> [DATA EXTRACT]
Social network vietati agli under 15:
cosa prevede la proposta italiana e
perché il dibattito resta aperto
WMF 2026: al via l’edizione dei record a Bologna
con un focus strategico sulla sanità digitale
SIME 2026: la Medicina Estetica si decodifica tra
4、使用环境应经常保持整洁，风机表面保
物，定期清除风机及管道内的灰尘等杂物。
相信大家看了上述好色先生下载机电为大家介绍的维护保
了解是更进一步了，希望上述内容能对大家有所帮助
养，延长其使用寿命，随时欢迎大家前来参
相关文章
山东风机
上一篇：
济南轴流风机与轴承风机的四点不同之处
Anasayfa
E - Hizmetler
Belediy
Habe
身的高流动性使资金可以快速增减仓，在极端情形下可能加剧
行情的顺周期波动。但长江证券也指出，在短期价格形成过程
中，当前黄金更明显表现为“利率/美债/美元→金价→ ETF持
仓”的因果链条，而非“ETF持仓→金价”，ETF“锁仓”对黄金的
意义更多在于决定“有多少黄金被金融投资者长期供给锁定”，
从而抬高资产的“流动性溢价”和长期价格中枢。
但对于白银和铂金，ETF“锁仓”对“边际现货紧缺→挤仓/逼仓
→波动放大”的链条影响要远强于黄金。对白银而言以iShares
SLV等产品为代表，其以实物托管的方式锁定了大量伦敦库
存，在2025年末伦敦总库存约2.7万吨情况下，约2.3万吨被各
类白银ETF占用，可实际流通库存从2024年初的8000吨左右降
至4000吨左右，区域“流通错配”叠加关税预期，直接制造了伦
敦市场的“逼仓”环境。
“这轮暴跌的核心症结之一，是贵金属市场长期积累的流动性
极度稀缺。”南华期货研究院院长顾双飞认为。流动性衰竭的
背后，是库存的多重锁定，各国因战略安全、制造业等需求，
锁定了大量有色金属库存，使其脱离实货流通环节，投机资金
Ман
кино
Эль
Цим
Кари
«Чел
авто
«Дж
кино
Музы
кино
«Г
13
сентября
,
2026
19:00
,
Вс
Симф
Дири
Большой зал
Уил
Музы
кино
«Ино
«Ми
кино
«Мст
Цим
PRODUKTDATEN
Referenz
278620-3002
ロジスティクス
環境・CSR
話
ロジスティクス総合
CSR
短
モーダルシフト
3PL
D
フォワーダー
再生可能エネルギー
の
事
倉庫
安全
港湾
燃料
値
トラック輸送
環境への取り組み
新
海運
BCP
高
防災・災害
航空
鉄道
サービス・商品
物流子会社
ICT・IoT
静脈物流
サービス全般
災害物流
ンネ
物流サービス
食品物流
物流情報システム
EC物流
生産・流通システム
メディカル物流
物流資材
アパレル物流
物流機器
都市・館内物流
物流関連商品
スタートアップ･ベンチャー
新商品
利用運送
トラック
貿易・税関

> [WHAT TO WORK ON]
Reproduce every line of text from all of the entries above, character for character and in the same order.

> [SOLUTION BELOW]
Social network vietati agli under 15:
cosa prevede la proposta italiana e
perché il dibattito resta aperto
WMF 2026: al via l’edizione dei record a Bologna
con un focus strategico sulla sanità digitale
SIME 2026: la Medicina Estetica si decodifica tra
4、使用环境应经常保持整洁，风机表面保
物，定期清除风机及管道内的灰尘等杂物。
相信大家看了上述好色先生下载机电为大家介绍的维护保
了解是更进一步了，希望上述内容能对大家有所帮助
养，延长其使用寿命，随时欢迎大家前来参
相关文章
山东风机
上一篇：
济南轴流风机与轴承风机的四点不同之处
Anasayfa
E - Hizmetler
Belediy
Habe
身的高流动性使资金可以快速增减仓，在极端情形下可能加剧
行情的顺周期波动。但长江证券也指出，在短期价格形成过程
中，当前黄金更明显表现为“利率/美债/美元→金价→ ETF持
仓”的因果链条，而非“ETF持仓→金价”，ETF“锁仓”对黄金的
意义更多在于决定“有多少黄金被金融投资者长期供给锁定”，
从而抬高资产的“流动性溢价”和长期价格中枢。
但对于白银和铂金，ETF“锁仓”对“边际现货紧缺→挤仓/逼仓
→波动放大”的链条影响要远强于黄金。对白银而言以iShares
SLV等产品为代表，其以实物托管的方式锁定了大量伦敦库
存，在2025年末伦敦总库存约2.7万吨情况下，约2.3万吨被各
类白银ETF占用，可实际流通库存从2024年初的8000吨左右降
至4000吨左右，区域“流通错配”叠加关税预期，直接制造了伦
敦市场的“逼仓”环境。
“这轮暴跌的核心症结之一，是贵金属市场长期积累的流动性
极度稀缺。”南华期货研究院院长顾双飞认为。流动性衰竭的
背后，是库存的多重锁定，各国因战略安全、制造业等需求，
锁定了大量有色金属库存，使其脱离实货流通环节，投机资金
Ман
кино
Эль
Цим
Кари
«Чел
авто
«Дж
кино
Музы
кино
«Г
13
сентября
,
2026
19:00
,
Вс
Симф
Дири
Большой зал
Уил
Музы
кино
«Ино
«Ми
кино
«Мст
Цим
PRODUKTDATEN
Referenz
278620-3002
ロジスティクス
環境・CSR
話
ロジスティクス総合
CSR
短
モーダルシフト
3PL
D
フォワーダー
再生可能エネルギー
の
事
倉庫
安全
港湾
燃料
値
トラック輸送
環境への取り組み
新
海運
BCP
高
防災・災害
航空
鉄道
サービス・商品
物流子会社
ICT・IoT
静脈物流
サービス全般
災害物流
ンネ
物流サービス
食品物流
物流情報システム
EC物流
生産・流通システム
メディカル物流
物流資材
アパレル物流
物流機器
都市・館内物流
物流関連商品
スタートアップ･ベンチャー
新商品
利用運送
トラック
貿易・税関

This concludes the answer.